- Opening Delimiter -
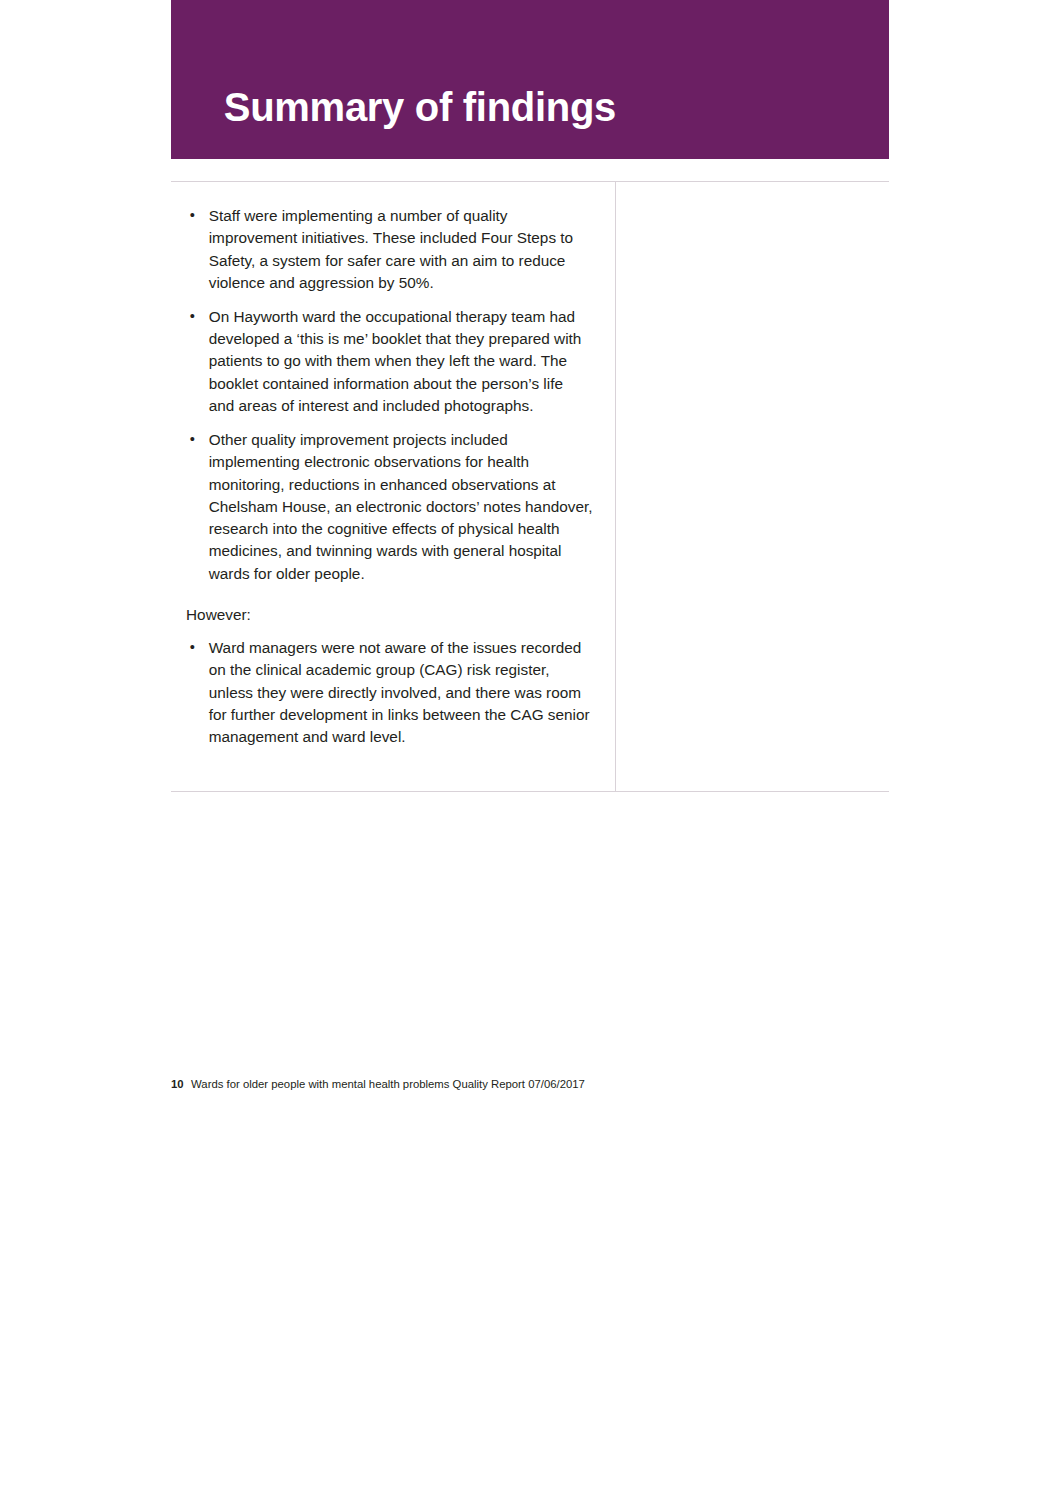Summary of findings
Staff were implementing a number of quality improvement initiatives. These included Four Steps to Safety, a system for safer care with an aim to reduce violence and aggression by 50%.
On Hayworth ward the occupational therapy team had developed a ‘this is me’ booklet that they prepared with patients to go with them when they left the ward. The booklet contained information about the person’s life and areas of interest and included photographs.
Other quality improvement projects included implementing electronic observations for health monitoring, reductions in enhanced observations at Chelsham House, an electronic doctors’ notes handover, research into the cognitive effects of physical health medicines, and twinning wards with general hospital wards for older people.
However:
Ward managers were not aware of the issues recorded on the clinical academic group (CAG) risk register, unless they were directly involved, and there was room for further development in links between the CAG senior management and ward level.
10 Wards for older people with mental health problems Quality Report 07/06/2017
- Closing Delimiter -
[Assignment]
The lines above should be transcribed exactly, with every image removed.

[Response box]
Summary of findings
Staff were implementing a number of quality improvement initiatives. These included Four Steps to Safety, a system for safer care with an aim to reduce violence and aggression by 50%.
On Hayworth ward the occupational therapy team had developed a ‘this is me’ booklet that they prepared with patients to go with them when they left the ward. The booklet contained information about the person’s life and areas of interest and included photographs.
Other quality improvement projects included implementing electronic observations for health monitoring, reductions in enhanced observations at Chelsham House, an electronic doctors’ notes handover, research into the cognitive effects of physical health medicines, and twinning wards with general hospital wards for older people.
However:
Ward managers were not aware of the issues recorded on the clinical academic group (CAG) risk register, unless they were directly involved, and there was room for further development in links between the CAG senior management and ward level.
10 Wards for older people with mental health problems Quality Report 07/06/2017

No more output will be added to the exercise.